Keep it short. One or two paragraphs. This is a roast, not a keynote.
11. Post-Event Debrief: How to Know If You Hit the Mark (and Improve Next Time)
Yes, you will do this again—at fellowship, at departmental dinners, at retirements. Learn from each one.
Within 24–48 hours:
Ask 2–3 people for blunt feedback.
- “On a 1–10, how balanced was that between funny and kind?”
- “Was there any line that landed wrong?”
Watch any recording once.
Brutal, but useful. Note:- Where you rushed
- Where you mumbled
- Which jokes hit hardest (they surprise you sometimes)
File your script away.
Mark what worked. A lot of those structures can be adapted for future events.
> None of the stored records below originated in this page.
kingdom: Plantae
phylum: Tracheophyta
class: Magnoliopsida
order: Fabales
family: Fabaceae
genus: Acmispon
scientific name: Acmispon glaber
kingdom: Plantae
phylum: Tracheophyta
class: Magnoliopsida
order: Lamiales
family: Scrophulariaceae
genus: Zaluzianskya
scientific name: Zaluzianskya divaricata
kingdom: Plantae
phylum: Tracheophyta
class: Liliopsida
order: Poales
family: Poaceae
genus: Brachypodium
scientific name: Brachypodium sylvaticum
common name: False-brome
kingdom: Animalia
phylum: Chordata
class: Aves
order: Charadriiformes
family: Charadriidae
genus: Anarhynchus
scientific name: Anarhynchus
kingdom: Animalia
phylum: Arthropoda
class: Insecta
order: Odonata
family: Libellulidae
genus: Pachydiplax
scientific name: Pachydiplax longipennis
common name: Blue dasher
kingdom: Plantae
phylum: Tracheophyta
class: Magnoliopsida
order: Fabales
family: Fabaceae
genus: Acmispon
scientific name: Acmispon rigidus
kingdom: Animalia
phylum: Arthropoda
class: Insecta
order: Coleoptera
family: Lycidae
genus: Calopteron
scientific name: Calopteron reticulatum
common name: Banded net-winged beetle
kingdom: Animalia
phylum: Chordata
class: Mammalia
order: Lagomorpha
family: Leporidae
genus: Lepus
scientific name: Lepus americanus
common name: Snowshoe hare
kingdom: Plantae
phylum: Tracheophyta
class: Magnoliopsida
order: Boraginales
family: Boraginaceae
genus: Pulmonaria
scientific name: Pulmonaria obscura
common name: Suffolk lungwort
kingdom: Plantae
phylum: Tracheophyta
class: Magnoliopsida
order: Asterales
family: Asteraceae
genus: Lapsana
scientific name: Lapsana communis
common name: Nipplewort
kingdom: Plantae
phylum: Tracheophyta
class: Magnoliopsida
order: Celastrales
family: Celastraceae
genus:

You are building a professional skill: being the person who can lighten a room while still sounding like a grown-up.
12. Quick Safety Checklist Before You Step Up to the Mic
Run through this the day of:
- No jokes about protected characteristics or personal trauma
- No specific identifiable patients or errors
- Every “roast” line pairs with an honest compliment
- At least 50 % of the set is shared experience, not individuals
- Timing under 7–8 minutes in rehearsal
- You have your first line and last line memorized
- You have water, not just a drink, next to you
If you tick all of those, you are in safe territory.
Do This Today
Open a new document and write just three things:
- One sentence about the mission of your roast
- Three bullet points of “shared experiences” you might joke about
- One “roast + toast” line for a classmate or faculty member (quirk + compliment)
If you can get that on the page tonight, you already have the spine of a roast that will land the way it should: funny, a little sharp, and deeply respectful.